AI Article Synopsis

  • Subarachnoid hemorrhage (SAH) often leads to heart damage (myocardial necrosis), which is traditionally linked to issues like coronary artery disease, but recent evidence suggests it's mainly caused by excessive norepinephrine release from sympathetic nerves.
  • Researchers studied 223 patients with SAH, tracking various factors and cardiac troponin levels over time to see how they relate to heart injury.
  • The findings indicate that a higher Hunt-Hess score, which reflects the severity of neurological injury, along with factors like female sex and heart rate, significantly predicts myocardial necrosis after SAH.

Article Abstract

Background And Purpose: Subarachnoid hemorrhage (SAH) frequently results in myocardial necrosis with release of cardiac enzymes. Historically, this necrosis has been attributed to coronary artery disease, coronary vasospasm, or oxygen supply-demand mismatch. Experimental evidence, however, indicates that excessive release of norepinephrine from the myocardial sympathetic nerves is the most likely cause. We hypothesized that myocardial necrosis after SAH is a neurally mediated process that is dependent on the severity of neurological injury.

Methods: Consecutive patients admitted with SAH were enrolled prospectively. Predictor variables reflecting demographic (age, sex, body surface area), hemodynamic (heart rate, systolic blood pressure), treatment (phenylephrine dose), and neurological (Hunt-Hess score) factors were recorded. Serial cardiac troponin I measurements and echocardiography were performed on days 1, 3, and 6 after enrollment. Troponin level was treated as a dichotomous outcome variable. We performed univariate and multivariate analyses on the relationships between the predictor variables and troponin level.

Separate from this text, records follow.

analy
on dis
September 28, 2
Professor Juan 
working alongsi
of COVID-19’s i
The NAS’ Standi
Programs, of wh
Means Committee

Results: The study included 223 patients with an average age of 54 years. Twenty percent of the subjects had troponin I levels >1.0 microg/L (range, 0.3 to 50 microg/L). By multivariate logistic regression, a Hunt-Hess score >2, female sex, larger body surface area and left ventricular mass, lower systolic blood pressure, and higher heart rate and phenylephrine dose were independent predictors of troponin elevation.

Conclusions: The degree of neurological injury as measured by the Hunt-Hess grade is a strong, independent predictor of myocardial necrosis after SAH. This finding supports the hypothesis that cardiac injury after SAH is a neurally mediated process.